Finally, astrocytes are increasingly becoming implicated in a variety of human diseases from leukodystrophies, congenital epilepsy syndromes, to neurodevelopmental

disorders, and beyond. Reactive astrocytes are a hallmark of nearly all major human CNS neurodegenerative conditions ( Zamanian et al., 2012). How do astrocytes do all this? Is there only one type of astrocyte? For many years, investigators have reported different morphologies of CNS astrocytes, but electrophysiological correlates have not been clearly demonstrated. Although astrocytes have traditionally been considered a homogeneous population of cells, steady reports of their increasingly diversified functional roles Ipatasertib nmr CCI-779 in vitro in mammals brings into question whether astrocyte subtypes may have been elaborated in complex brains to carry out enhanced regional functions. For example, expression profiling studies of astrocytes have generated databases suggesting heterogeneous

functions that may be organized according to brain region.
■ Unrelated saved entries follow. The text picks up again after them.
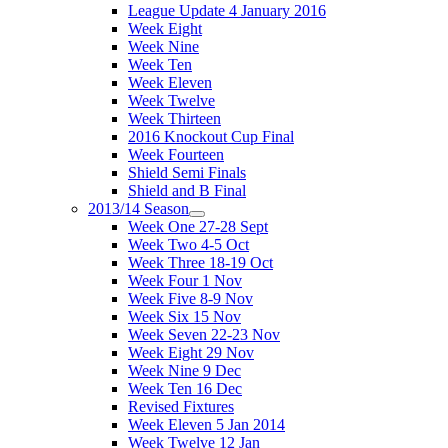
League Update 4 January 2016
Week Eight
Week Nine
Week Ten
Week Eleven
Week Twelve
Week Thirteen
2016 Knockout Cup Final
Week Fourteen
Shield Semi Finals
Shield and B Final
2013/14 Season
Week One 27-28 Sept
Week Two 4-5 Oct
Week Three 18-19 Oct
Week Four 1 Nov
Week Five 8-9 Nov
Week Six 15 Nov
Week Seven 22-23 Nov
Week Eight 29 Nov
Week Nine 9 Dec
Week Ten 16 Dec
Revised Fixtures
Week Eleven 5 Jan 2014
Week Twelve 12 Jan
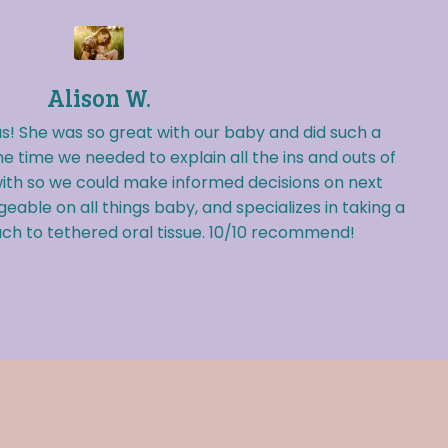
Alison W.
s! She was so great with our baby and did such a
he time we needed to explain all the ins and outs of
ith so we could make informed decisions on next
eable on all things baby, and specializes in taking a
h to tethered oral tissue. 10/10 recommend!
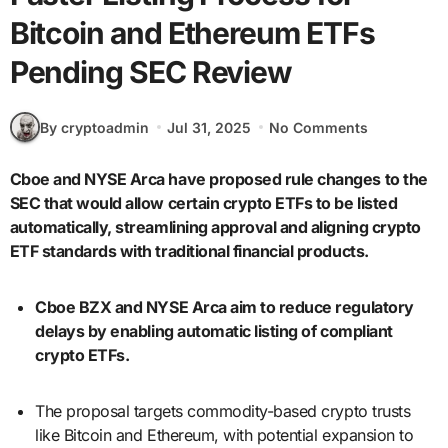
Bitcoin and Ethereum ETFs
Pending SEC Review
By cryptoadmin
Jul 31, 2025
No Comments
Cboe and NYSE Arca have proposed rule changes to the
SEC that would allow certain crypto ETFs to be listed
automatically, streamlining approval and aligning crypto
ETF standards with traditional financial products.
Cboe BZX and NYSE Arca aim to reduce regulatory
delays by enabling automatic listing of compliant
crypto ETFs.
The proposal targets commodity-based crypto trusts
like Bitcoin and Ethereum, with potential expansion to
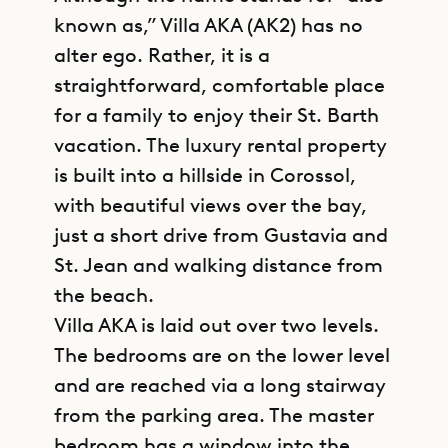
known as,” Villa AKA (AK2) has no
alter ego. Rather, it is a
straightforward, comfortable place
for a family to enjoy their St. Barth
vacation. The luxury rental property
is built into a hillside in Corossol,
with beautiful views over the bay,
just a short drive from Gustavia and
St. Jean and walking distance from
the beach.
Villa AKA is laid out over two levels.
The bedrooms are on the lower level
and are reached via a long stairway
from the parking area. The master
bedroom has a window into the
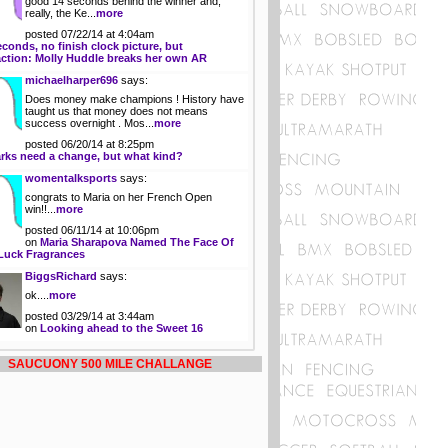
good 14 seconds behind the winner and,
really, the Ke...
more
posted 07/22/14 at 4:04am
econds, no finish clock picture, but
action: Molly Huddle breaks her own AR
michaelharper696
says:
Does money make champions ! History have
taught us that money does not means
success overnight . Mos...
more
posted 06/20/14 at 8:25pm
rks need a change, but what kind?
womentalksports
says:
congrats to Maria on her French Open
win!!...
more
posted 06/11/14 at 10:06pm
on
Maria Sharapova Named The Face Of
Luck Fragrances
BiggsRichard
says:
ok....
more
posted 03/29/14 at 3:44am
on
Looking ahead to the Sweet 16
SAUCUONY 500 MILE CHALLANGE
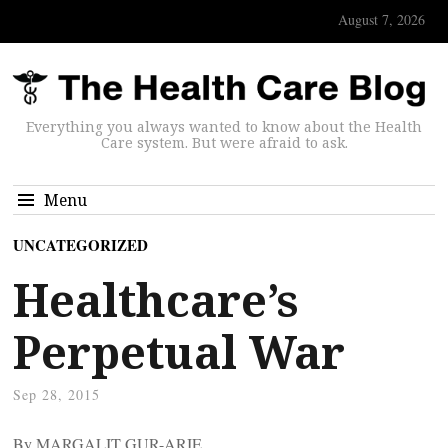
August 7, 2026
Everything you always wanted to know about the Health
Care system. But were afraid to ask.
Menu
UNCATEGORIZED
Healthcare’s
Perpetual War
Sep 28, 2015
By MARGALIT GUR-ARIE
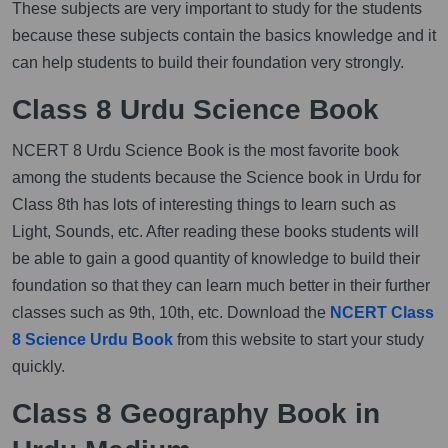
These subjects are very important to study for the students
because these subjects contain the basics knowledge and it
can help students to build their foundation very strongly.
Class 8 Urdu Science Book
NCERT 8 Urdu Science Book is the most favorite book
among the students because the Science book in Urdu for
Class 8th has lots of interesting things to learn such as
Light, Sounds, etc. After reading these books students will
be able to gain a good quantity of knowledge to build their
foundation so that they can learn much better in their further
classes such as 9th, 10th, etc. Download the
NCERT Class
8 Science Urdu Book
from this website to start your study
quickly.
Class 8 Geography Book in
Astrocyte cocultures from brain and spinal cord can show differential effects in regulation of neural stem cells, and indeed, SVZ stem cells, which bear similarities to astrocytes, have been shown to be heterogeneous in terms of their progeny output (Merkle et al., 2007). A new type of radial glia stem cell, the outer radial glia (oRG), appears to function in the mammalian brain to contribute further rounds of progeny production increasing brain size and complexity (Rowitch and Kriegstein, 2010). These findings are augmented by the notion that evolutionary pressure might be a driving force for diversified astrocyte functions, discussed further below. The diversity of functional roles continuously

carried out by glia make them indispensable GPX6 for CNS function. For example, glia have to balance neuronal requests for energy, maintain the concentration of multiple extracellular ions, secrete growth factors, survey the nervous system for injury, all while reading neuronal activity and taking part in some aspects of signaling. The complexity of glial functions raises multiple experimental obstacles. First, because glia do so much, they are indispensable in higher organisms and their manipulation often leads to neuronal demise and death of the organism. Second, it is challenging to measure any of these functions in vivo, never mind measuring them all at once.